RECORDS FOR THE EXERCISE Block Start

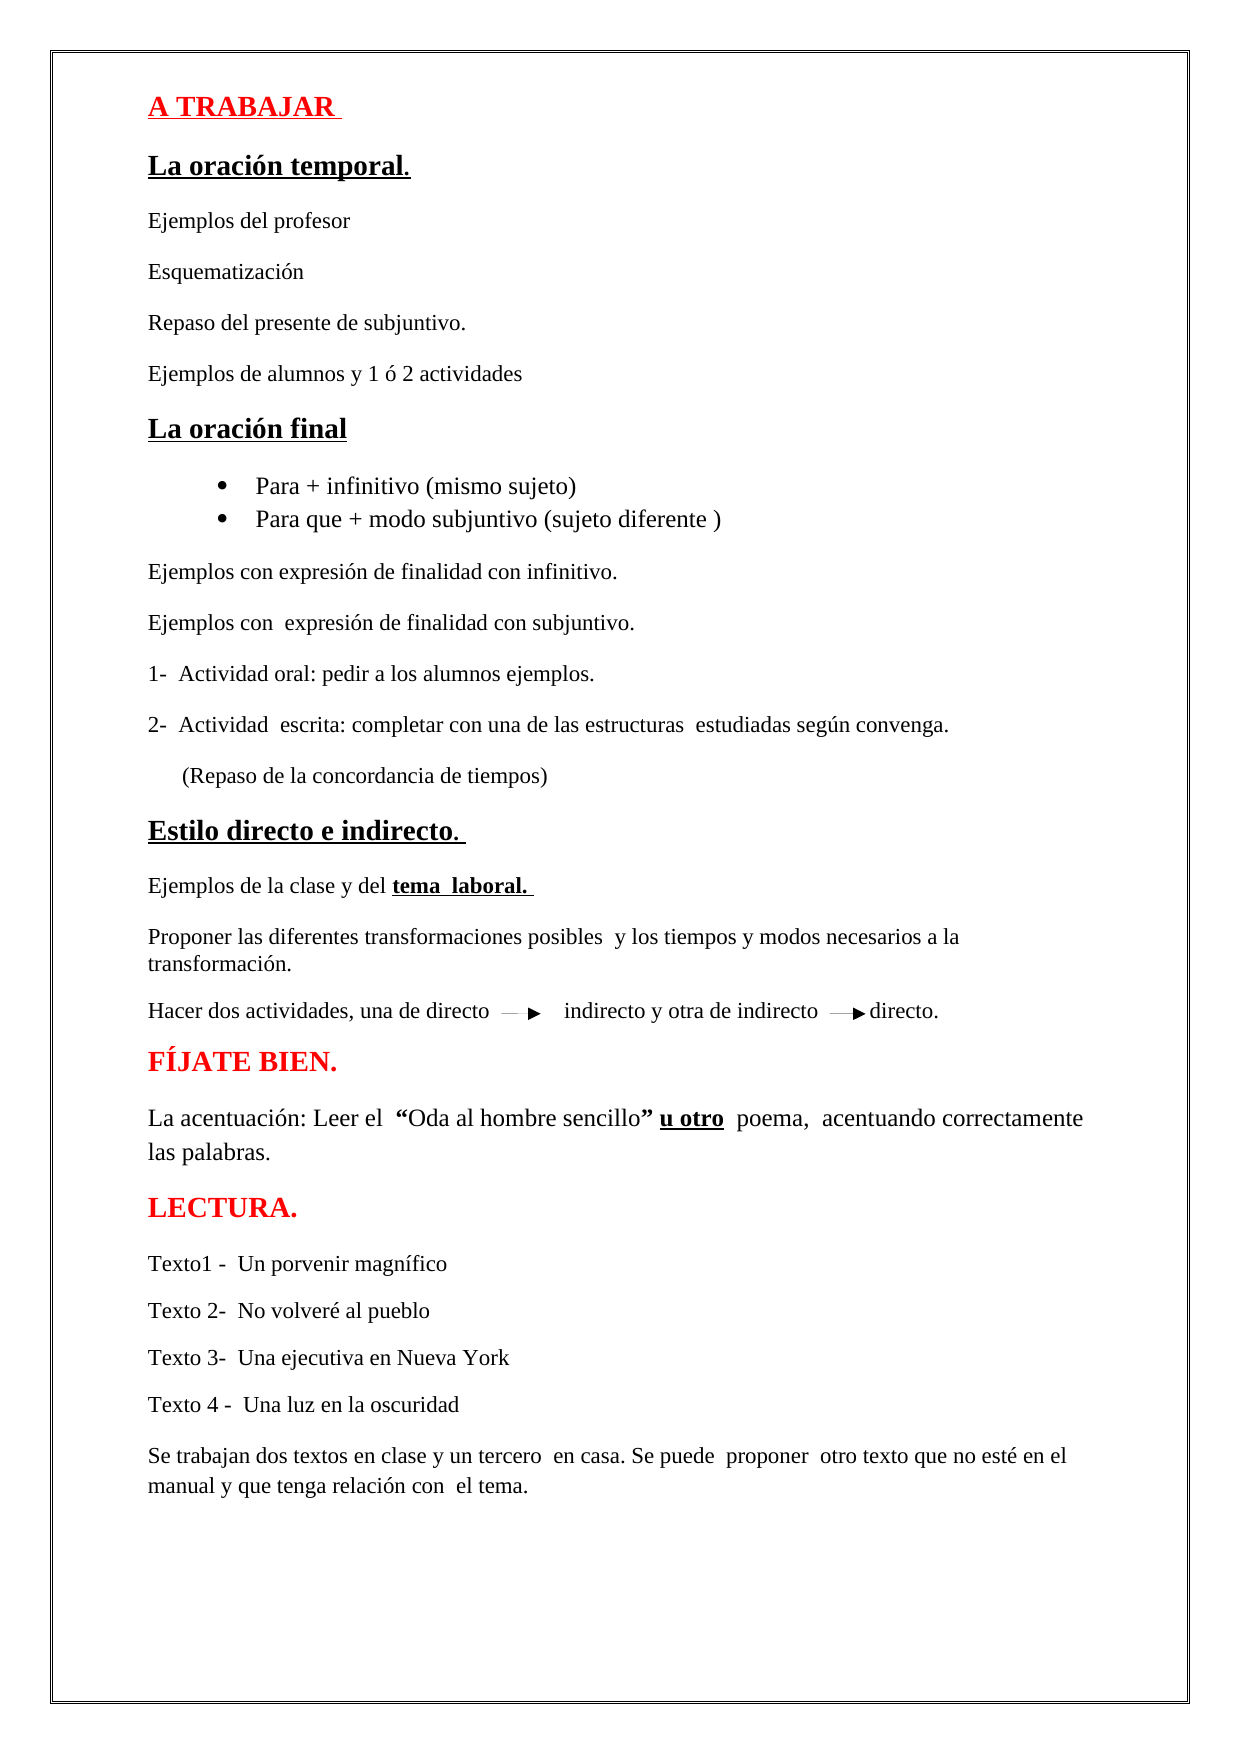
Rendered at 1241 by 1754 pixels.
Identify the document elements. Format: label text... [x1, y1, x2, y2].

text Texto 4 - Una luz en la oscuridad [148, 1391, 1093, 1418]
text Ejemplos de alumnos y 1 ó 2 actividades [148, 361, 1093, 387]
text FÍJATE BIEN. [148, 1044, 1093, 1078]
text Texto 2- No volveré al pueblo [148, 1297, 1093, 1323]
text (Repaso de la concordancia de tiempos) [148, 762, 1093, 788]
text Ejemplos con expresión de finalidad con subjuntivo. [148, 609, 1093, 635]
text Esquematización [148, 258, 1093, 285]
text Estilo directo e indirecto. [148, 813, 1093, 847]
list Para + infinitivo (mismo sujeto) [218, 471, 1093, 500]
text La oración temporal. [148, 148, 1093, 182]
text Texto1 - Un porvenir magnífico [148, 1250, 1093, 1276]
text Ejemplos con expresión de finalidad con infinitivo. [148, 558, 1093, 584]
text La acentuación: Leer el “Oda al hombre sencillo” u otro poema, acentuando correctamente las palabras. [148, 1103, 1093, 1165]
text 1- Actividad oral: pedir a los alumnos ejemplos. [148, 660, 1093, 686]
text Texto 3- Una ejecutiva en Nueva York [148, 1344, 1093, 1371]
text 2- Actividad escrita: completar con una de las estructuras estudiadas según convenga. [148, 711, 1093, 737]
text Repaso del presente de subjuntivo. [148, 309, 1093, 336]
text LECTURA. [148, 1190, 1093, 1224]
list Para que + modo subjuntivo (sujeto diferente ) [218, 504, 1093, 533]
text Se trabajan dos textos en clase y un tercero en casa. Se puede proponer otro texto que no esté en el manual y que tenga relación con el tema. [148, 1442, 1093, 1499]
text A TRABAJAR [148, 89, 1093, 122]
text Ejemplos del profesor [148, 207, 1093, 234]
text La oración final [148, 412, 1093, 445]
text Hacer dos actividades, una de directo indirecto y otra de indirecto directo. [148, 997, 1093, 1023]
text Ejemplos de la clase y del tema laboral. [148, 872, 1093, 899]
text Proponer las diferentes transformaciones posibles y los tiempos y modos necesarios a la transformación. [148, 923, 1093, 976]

RECORDS FOR THE EXERCISE Block End

# PROBLEM DETAILS
Every line that holds the word "actividades" should be copied from the listing.

# EXPECTED OUTPUT
text Ejemplos de alumnos y 1 ó 2 actividades [148, 361, 1093, 387]
text Hacer dos actividades, una de directo indirecto y otra de indirecto directo. [148, 997, 1093, 1023]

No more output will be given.